Zatera Ul

Ha!

Filed under: Feminism, General — March 8, 2006 @ 10:43 am

Someone else had about the same reaction to Linda Hirshman as I did:

A couple days ago I got an email from a reader named Sara (hi Sara!) who asked if I’d comment on what law professor Linda Hirshman recently said on “Good Morning America” about how it’s a mistake for educated women to stay at home with their kids. It’s not a new argument, and my first reaction is: she’s trying to sell something. I understand the basis of her argument, that by choosing to stay at home with our kids instead of using our education in a professional environment we are waving our middle fingers at the work feminists have been doing over the last century.
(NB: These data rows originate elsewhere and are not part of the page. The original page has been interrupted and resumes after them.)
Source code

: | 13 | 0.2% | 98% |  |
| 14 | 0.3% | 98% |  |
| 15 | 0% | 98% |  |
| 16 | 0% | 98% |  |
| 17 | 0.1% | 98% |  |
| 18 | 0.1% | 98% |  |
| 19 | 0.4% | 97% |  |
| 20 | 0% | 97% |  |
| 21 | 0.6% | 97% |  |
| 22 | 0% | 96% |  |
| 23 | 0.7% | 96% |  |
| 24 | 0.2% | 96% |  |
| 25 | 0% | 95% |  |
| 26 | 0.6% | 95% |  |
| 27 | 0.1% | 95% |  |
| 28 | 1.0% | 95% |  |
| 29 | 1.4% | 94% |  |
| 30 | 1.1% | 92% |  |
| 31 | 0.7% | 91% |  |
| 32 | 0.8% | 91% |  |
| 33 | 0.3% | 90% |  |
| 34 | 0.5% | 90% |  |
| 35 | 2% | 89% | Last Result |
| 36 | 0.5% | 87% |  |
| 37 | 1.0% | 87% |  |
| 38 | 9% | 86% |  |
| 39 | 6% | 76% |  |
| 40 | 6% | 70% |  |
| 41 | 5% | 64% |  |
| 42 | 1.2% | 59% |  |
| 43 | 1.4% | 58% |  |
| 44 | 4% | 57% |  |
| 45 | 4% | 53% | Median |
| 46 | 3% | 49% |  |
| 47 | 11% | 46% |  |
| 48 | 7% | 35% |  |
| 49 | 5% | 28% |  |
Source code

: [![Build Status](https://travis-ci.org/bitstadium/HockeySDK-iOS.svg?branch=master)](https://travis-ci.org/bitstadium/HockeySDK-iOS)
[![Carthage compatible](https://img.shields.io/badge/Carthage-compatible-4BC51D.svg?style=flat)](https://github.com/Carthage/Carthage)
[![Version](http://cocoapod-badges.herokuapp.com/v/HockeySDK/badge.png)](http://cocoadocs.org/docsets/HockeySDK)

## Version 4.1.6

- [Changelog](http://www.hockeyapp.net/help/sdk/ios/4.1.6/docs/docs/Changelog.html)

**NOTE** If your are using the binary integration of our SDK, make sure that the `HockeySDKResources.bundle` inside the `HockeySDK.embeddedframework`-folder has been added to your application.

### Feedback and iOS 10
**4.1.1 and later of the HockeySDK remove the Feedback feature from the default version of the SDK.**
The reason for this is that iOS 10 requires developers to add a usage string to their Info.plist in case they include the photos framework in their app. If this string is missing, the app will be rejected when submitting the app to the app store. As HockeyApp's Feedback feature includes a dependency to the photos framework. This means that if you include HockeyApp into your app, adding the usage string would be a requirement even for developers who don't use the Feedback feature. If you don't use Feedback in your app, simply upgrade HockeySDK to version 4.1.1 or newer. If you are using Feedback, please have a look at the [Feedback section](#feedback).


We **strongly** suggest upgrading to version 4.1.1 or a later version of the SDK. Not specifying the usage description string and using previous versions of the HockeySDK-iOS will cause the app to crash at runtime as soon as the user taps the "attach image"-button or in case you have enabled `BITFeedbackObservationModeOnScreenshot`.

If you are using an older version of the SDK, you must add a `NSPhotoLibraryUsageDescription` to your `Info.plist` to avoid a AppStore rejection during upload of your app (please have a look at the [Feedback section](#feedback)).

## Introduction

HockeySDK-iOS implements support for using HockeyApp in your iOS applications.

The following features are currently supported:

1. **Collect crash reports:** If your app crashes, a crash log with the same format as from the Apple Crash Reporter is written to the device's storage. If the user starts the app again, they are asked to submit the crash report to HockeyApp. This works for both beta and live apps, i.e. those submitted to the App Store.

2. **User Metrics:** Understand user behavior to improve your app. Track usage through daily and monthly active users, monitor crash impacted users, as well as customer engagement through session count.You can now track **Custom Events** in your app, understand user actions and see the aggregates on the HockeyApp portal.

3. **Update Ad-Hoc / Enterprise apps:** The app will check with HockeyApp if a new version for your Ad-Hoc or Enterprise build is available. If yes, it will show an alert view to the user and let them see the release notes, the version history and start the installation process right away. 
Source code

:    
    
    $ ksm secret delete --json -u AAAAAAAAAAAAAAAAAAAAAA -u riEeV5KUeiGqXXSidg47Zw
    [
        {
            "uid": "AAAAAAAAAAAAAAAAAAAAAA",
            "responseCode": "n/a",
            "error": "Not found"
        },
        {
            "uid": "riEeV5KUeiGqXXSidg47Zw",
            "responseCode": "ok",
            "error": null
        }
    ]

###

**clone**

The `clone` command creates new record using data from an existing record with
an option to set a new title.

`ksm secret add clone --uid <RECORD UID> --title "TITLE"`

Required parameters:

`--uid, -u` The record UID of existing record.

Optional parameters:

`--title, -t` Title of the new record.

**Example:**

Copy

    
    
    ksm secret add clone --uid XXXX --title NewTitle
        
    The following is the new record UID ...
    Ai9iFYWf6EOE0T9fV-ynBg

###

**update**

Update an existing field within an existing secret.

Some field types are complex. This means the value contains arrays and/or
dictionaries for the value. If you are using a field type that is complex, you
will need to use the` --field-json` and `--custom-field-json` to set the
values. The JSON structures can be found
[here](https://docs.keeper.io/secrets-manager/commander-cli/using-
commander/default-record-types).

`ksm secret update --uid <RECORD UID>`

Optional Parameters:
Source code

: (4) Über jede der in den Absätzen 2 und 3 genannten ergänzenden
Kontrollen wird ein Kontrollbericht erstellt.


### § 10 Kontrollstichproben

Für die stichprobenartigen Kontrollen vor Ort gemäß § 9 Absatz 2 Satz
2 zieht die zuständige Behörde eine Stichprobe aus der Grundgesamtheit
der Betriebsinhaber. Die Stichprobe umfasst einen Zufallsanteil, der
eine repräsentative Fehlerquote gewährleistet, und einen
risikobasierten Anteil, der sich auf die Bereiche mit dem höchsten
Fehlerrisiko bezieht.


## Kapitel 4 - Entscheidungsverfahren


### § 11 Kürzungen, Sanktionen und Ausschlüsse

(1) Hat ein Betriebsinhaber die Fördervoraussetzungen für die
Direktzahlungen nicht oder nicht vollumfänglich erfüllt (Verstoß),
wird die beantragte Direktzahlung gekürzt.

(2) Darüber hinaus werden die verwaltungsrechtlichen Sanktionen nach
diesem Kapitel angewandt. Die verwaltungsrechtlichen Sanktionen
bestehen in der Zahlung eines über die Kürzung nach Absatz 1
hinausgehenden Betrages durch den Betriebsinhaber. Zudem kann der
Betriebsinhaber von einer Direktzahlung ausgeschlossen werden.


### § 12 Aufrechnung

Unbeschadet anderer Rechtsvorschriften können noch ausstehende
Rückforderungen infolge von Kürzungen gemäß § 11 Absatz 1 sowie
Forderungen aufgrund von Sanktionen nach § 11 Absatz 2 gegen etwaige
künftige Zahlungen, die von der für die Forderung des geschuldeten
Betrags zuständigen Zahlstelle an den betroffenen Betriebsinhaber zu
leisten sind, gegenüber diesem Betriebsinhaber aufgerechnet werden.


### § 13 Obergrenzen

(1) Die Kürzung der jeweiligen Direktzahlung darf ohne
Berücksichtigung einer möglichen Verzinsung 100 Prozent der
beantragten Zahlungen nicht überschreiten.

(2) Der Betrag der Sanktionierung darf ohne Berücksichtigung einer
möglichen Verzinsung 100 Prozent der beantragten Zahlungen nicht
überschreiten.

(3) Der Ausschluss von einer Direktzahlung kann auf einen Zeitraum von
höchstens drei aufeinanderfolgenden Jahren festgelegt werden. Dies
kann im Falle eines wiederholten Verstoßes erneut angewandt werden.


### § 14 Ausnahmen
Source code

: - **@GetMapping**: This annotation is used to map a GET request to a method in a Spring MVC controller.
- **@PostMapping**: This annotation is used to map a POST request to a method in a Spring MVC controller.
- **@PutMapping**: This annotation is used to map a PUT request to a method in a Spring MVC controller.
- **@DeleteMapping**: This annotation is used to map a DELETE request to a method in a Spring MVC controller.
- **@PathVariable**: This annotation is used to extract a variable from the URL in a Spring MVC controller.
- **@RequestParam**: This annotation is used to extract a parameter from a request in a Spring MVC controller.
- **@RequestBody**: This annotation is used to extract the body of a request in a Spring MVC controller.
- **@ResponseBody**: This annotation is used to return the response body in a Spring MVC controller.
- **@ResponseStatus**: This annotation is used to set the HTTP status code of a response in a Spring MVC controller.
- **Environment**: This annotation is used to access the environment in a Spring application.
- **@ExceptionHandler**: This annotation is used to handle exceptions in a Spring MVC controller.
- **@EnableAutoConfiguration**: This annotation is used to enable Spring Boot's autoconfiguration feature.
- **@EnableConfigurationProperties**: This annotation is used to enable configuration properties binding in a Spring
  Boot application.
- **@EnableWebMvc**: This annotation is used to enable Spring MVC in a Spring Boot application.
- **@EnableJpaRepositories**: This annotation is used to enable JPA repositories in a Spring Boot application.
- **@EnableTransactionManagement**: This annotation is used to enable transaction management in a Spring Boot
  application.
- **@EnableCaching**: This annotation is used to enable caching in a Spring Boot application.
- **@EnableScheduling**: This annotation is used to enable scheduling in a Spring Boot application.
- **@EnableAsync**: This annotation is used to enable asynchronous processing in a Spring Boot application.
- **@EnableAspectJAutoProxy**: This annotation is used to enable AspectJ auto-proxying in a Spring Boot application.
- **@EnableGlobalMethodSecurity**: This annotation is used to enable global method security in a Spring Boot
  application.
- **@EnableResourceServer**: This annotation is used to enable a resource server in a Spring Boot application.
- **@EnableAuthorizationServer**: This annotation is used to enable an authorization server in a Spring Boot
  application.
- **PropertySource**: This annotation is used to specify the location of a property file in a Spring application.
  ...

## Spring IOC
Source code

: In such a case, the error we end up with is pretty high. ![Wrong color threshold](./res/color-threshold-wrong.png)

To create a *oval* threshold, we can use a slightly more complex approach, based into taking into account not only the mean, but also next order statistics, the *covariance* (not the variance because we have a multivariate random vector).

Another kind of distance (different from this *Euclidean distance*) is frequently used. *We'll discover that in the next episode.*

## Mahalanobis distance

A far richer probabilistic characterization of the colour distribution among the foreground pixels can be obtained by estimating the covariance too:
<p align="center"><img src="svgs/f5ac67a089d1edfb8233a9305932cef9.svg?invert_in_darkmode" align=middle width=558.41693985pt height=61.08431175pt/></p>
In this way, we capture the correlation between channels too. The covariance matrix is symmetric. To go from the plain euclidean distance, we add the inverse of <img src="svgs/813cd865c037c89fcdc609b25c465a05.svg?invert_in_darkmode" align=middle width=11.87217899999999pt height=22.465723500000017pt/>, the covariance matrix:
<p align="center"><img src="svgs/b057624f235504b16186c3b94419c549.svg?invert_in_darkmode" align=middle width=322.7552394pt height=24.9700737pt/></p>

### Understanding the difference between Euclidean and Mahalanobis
But I don’t agree with it.

So I went and read some of her work online, and she’s always careful to point out that by claiming that we’re making a choice to stay at home we are only copping out, that somehow the choice to stay at home is invalid. Wow! As a mother I’ve never heard that before! My choices are wrong! She should write a book about how she knows which choice is the best one. Oh wait! SHE HAS!

My reaction then, I guess, is that here is my middle finger and here is me waving it at Linda Hirshman. This IS my choice. It is mine. I want to be at home with my child, not because my husband said I had to want it, or because my mom said that I had to want it, or because I am blinded by society’s bias toward women and their role in the family. I had the option of going to work outside the home or staying at home with my kid and I made a choice. I don’t think I’ve ever done anything more fundamentally feminist than exercising that choice.

More commentary here.

It’s pretty clear that Linda Hirshman hates babies and housework. Not all educated women do, though. I am, to put it modestly, one of the most highly educated women in the country, and vacuuming the house is going to be the highlight of my day today. I love having clean floors!

I recently bought Home Comforts: The Art and Science of Keeping House, by Cheryl Mendelson. She makes a good case for why a good, clean, well-managed home is worth the effort. I had leafed through it before at the bookstore, and was turned off by too many occurences of the word “should”, but Cathy Seipp convinced me to buy it.